Nice! I'm glad you've started seeing a speech therapist. Mine helped me a lot.

I think I saw her for about a year before I was happier with my voice—though we started spacing out our sessions more as time went on, as the focus shifted to practicing and building confidence. Overall it took about ten sessions.

I think it took about 2 months of going consistently (so like 6-8ish? sessions) before I was really comfortable/happy with it. I do still see mine at a lower pace to practice specific things like singing and such, but much less frequently than before

thanks, I'm hearing a lot of people tend to do early 'bursts' of sessions in the beginning because apparently when you start, there's so much to fix that frequent sessions is better to establish consistency and practice before you can slowly drop off

Yeah that was the goal for me for sure, trying to get things to a good baseline was the first priority and I did once a week during that initial timeframe. Overtime you can absolutely drop off and still be in a great place

congratulations!thank you for sharing this with us.
I'm a nerd so I like seeing numbers and units. (I'm also cis so my experience of voice training is limited to 'big dog little dog' shibboleths- i kinda knew there was more to voice training than just pitch, but I didn't know what it was specifically!)

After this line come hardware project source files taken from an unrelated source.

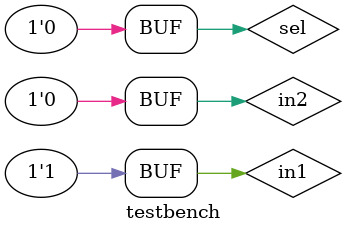
<source format=v>
module testbench ();
	wire out;
	reg sel;
	wire in1 ; 
	wire in2;

	assign in1 = 1'b 1;
	assign in2 = 1'b 0;
	mux_2_input UTT(in1 , in2, sel, out);
	initial begin 
		sel = 0;
		#100;

	end 
endmodule // testbench
</source>
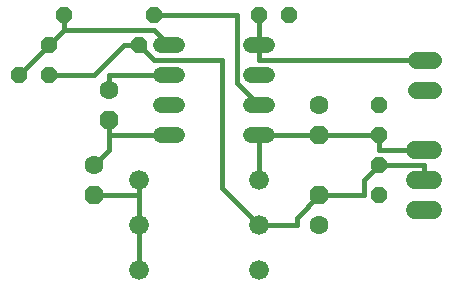
<source format=gtl>
G75*
%MOIN*%
%OFA0B0*%
%FSLAX24Y24*%
%IPPOS*%
%LPD*%
%AMOC8*
5,1,8,0,0,1.08239X$1,22.5*
%
%ADD10OC8,0.0630*%
%ADD11C,0.0630*%
%ADD12OC8,0.0520*%
%ADD13C,0.0660*%
%ADD14C,0.0520*%
%ADD15C,0.0600*%
%ADD16C,0.0560*%
%ADD17C,0.0180*%
D10*
X003680Y003180D03*
X004180Y005680D03*
X011180Y005180D03*
X011180Y003180D03*
D11*
X011180Y002180D03*
X011180Y006180D03*
X004180Y006680D03*
X003680Y004180D03*
D12*
X002180Y007180D03*
X001180Y007180D03*
X002180Y008180D03*
X002680Y009180D03*
X005180Y008180D03*
X005680Y009180D03*
X009180Y009180D03*
X010180Y009180D03*
X013180Y006180D03*
X013180Y005180D03*
X013180Y004180D03*
X013180Y003180D03*
D13*
X009180Y003680D03*
X009180Y002180D03*
X009180Y000680D03*
X005180Y000680D03*
X005180Y002180D03*
X005180Y003680D03*
D14*
X005920Y005180D02*
X006440Y005180D01*
X006440Y006180D02*
X005920Y006180D01*
X005920Y007180D02*
X006440Y007180D01*
X006440Y008180D02*
X005920Y008180D01*
X008920Y008180D02*
X009440Y008180D01*
X009440Y007180D02*
X008920Y007180D01*
X008920Y006180D02*
X009440Y006180D01*
X009440Y005180D02*
X008920Y005180D01*
D15*
X014380Y004680D02*
X014980Y004680D01*
X014980Y003680D02*
X014380Y003680D01*
X014380Y002680D02*
X014980Y002680D01*
D16*
X014960Y006680D02*
X014400Y006680D01*
X014400Y007680D02*
X014960Y007680D01*
D17*
X014680Y007680D02*
X009180Y007680D01*
X009180Y008180D01*
X009180Y009180D01*
X008430Y009180D02*
X008430Y006930D01*
X009180Y006180D01*
X009180Y005180D02*
X011180Y005180D01*
X013180Y005180D01*
X013180Y004680D01*
X014680Y004680D01*
X014680Y004180D02*
X014680Y003680D01*
X014680Y004180D02*
X013180Y004180D01*
X012680Y003680D01*
X012680Y003180D01*
X011180Y003180D01*
X010430Y002430D01*
X010430Y002180D01*
X009180Y002180D01*
X007930Y003430D01*
X007930Y007680D01*
X005680Y007680D01*
X005180Y008180D01*
X004680Y008180D01*
X003680Y007180D01*
X002180Y007180D01*
X002180Y008180D02*
X001180Y007180D01*
X002180Y008180D02*
X002680Y008680D01*
X002680Y009180D01*
X002680Y008680D02*
X005680Y008680D01*
X006180Y008180D01*
X006180Y007180D02*
X004180Y007180D01*
X004180Y006680D01*
X004180Y005680D02*
X004180Y005180D01*
X004180Y004680D01*
X003680Y004180D01*
X005180Y003680D02*
X005180Y003180D01*
X005180Y002180D01*
X005180Y000680D01*
X005180Y003180D02*
X003680Y003180D01*
X004180Y005180D02*
X006180Y005180D01*
X009180Y005180D02*
X009180Y003680D01*
X008430Y009180D02*
X005680Y009180D01*
M02*

</source>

I hope you have lots of success and the process is as fun as is possible!

I just had my first speech therapist session yesterday, and I've done zero self-teaching (heard about the Cali girl accent thing and went nope). I'm actually starting with some simple pitch exercises and plan to eventually move on to other aspects, but my next session is 3 weeks away. My therapist has limited availability.
I hope the training goes well for you and you get the sexy voice you're after!